------ Dataset records

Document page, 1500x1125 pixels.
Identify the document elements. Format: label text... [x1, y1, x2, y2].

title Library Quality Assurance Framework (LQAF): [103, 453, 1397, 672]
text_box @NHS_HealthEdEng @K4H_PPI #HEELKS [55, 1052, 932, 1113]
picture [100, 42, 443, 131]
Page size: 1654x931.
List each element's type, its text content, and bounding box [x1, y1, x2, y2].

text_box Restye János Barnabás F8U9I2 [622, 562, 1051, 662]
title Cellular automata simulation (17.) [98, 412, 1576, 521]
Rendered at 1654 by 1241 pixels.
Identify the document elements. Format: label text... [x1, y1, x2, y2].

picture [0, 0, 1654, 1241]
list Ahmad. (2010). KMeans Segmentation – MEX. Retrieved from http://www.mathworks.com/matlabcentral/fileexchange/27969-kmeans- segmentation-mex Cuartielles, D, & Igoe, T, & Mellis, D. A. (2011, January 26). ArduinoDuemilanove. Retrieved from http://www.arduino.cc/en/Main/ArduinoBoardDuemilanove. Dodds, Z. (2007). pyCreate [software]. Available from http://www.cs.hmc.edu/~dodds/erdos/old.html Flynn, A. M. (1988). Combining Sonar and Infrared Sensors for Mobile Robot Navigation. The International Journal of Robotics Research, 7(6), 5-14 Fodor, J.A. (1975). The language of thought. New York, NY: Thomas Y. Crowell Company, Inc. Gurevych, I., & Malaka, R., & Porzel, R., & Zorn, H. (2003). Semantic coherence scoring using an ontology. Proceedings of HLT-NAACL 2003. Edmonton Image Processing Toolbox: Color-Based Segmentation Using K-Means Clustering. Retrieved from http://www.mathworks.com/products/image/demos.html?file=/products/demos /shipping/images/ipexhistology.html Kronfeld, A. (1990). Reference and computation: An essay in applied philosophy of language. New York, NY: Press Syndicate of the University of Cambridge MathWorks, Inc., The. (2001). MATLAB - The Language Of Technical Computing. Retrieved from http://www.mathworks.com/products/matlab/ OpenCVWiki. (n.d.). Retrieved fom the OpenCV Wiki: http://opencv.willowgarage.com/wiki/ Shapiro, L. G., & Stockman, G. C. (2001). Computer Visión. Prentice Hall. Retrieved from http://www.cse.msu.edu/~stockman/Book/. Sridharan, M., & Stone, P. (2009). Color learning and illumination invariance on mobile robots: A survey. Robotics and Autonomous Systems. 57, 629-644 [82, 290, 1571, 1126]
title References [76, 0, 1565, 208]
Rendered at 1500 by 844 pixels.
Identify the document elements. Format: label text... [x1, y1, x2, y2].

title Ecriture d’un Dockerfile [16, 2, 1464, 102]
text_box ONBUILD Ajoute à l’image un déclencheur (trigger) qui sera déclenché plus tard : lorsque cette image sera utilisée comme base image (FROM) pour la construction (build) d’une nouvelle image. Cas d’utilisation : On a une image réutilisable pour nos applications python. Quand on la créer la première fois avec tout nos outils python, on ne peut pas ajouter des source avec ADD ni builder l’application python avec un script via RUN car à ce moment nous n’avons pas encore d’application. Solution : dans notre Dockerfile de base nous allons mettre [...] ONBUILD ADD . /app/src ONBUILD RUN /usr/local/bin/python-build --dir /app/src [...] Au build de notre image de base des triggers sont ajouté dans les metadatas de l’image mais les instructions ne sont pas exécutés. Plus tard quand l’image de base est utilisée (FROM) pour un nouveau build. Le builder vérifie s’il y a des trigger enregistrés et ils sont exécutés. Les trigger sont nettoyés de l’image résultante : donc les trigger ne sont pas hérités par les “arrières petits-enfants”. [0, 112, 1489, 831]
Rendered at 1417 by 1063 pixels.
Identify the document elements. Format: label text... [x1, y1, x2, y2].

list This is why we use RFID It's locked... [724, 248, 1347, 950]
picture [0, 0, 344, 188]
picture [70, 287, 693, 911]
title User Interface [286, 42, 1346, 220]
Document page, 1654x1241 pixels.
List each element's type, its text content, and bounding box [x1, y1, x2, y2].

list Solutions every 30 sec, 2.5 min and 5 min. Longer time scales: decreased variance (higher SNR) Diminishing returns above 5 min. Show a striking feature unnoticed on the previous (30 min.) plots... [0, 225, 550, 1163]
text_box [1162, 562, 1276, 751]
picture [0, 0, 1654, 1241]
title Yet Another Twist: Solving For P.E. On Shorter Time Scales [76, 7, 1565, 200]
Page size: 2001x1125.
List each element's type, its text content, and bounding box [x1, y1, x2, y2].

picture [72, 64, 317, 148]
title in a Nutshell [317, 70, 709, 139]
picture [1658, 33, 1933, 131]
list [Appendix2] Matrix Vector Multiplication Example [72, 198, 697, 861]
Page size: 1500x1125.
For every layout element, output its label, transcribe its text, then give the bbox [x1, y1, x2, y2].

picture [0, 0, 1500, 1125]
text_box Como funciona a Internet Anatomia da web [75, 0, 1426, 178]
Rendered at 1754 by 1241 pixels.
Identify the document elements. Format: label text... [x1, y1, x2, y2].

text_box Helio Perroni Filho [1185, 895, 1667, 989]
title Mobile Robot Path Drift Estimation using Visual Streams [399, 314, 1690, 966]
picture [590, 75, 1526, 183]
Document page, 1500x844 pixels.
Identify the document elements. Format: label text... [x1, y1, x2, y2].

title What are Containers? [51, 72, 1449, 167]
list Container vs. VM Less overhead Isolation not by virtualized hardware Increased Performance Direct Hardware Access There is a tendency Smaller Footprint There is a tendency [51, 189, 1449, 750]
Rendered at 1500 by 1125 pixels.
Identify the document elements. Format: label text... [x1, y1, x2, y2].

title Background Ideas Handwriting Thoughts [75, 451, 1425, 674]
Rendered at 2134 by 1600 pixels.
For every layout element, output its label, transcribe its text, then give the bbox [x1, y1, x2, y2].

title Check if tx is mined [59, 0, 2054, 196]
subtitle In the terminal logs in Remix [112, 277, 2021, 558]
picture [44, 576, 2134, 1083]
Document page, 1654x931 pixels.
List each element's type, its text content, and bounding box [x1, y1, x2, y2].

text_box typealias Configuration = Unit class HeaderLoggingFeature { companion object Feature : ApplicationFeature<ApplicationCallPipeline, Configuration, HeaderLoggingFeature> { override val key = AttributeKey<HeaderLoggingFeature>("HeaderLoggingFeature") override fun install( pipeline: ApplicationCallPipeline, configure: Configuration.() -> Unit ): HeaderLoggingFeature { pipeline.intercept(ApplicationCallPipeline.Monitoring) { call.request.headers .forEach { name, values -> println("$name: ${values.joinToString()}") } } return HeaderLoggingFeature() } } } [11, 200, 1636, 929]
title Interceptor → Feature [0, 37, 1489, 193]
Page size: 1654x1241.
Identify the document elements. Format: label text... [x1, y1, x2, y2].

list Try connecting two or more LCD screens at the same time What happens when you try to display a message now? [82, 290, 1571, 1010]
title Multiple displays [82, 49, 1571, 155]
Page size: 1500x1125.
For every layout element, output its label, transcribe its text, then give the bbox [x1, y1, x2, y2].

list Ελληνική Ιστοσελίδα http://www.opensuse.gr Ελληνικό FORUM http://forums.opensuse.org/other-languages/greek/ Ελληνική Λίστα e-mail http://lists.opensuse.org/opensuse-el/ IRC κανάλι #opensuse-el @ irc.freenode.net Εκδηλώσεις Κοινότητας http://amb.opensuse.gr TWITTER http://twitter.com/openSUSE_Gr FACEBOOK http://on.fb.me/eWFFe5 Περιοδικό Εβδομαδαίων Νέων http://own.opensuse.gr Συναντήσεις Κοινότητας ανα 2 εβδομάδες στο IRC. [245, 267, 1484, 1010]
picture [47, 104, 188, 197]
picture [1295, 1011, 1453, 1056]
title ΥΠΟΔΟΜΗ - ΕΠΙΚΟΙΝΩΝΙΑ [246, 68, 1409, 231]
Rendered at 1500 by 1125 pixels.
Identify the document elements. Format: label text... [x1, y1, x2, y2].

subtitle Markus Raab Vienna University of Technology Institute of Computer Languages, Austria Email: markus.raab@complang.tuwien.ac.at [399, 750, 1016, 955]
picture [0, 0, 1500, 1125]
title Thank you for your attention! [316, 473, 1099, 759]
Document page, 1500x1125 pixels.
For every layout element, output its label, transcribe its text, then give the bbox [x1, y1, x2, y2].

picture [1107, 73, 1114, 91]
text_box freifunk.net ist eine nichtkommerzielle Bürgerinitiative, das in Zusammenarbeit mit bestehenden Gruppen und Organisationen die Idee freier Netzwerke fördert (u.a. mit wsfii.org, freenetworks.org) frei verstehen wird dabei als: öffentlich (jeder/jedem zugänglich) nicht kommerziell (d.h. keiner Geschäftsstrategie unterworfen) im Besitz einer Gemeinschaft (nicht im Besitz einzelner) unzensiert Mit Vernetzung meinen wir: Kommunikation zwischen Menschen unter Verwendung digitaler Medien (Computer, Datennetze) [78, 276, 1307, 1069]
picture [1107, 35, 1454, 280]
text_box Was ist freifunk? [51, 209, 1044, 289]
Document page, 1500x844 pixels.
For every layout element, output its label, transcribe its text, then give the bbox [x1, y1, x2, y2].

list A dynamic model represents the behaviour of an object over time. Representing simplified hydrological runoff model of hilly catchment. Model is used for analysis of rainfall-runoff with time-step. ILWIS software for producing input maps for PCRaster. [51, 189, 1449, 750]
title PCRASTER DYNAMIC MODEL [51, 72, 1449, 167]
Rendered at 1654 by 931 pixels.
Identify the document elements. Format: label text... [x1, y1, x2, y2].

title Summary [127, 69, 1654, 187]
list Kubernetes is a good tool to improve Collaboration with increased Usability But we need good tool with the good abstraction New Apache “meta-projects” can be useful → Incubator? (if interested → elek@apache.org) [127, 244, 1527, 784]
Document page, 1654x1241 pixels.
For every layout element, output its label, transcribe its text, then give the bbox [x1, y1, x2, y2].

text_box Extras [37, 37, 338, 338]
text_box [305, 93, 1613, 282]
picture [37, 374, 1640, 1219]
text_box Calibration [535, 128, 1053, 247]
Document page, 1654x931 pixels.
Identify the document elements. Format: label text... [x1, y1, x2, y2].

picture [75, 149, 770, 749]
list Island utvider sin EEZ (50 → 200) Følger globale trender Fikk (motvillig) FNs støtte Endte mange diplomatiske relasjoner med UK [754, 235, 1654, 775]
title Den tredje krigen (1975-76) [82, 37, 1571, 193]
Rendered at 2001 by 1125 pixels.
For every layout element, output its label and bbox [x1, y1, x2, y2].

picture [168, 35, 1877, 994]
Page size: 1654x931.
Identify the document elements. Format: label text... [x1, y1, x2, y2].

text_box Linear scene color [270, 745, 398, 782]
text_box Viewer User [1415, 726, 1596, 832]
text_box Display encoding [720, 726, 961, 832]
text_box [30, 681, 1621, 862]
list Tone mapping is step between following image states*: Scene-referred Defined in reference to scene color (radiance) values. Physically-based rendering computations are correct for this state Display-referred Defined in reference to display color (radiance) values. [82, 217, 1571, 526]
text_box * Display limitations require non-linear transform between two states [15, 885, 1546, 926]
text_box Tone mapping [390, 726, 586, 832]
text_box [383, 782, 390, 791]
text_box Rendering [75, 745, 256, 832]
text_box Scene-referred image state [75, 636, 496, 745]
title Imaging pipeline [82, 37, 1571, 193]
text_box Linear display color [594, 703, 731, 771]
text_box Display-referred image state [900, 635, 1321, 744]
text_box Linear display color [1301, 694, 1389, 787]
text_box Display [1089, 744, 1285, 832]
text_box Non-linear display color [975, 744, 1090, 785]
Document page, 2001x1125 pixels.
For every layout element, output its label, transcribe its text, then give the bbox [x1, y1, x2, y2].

------------

### What to do
Convert the part of the items that opens with the line containing "Rendered at 1500 by 844 pixels." and closes with the line containing "title Ecriture d’un" into a Markdown table with columns Row and Line, one numbered row per line, leaving out blank lines.

### Problem solution
| Row | Line |
|---|---|
| 1 | Rendered at 1500 by 844 pixels. |
| 2 | Identify the document elements. Format: label text... [x1, y1, x2, y2]. |
| 3 | title Ecriture d’un Dockerfile [16, 2, 1464, 102] |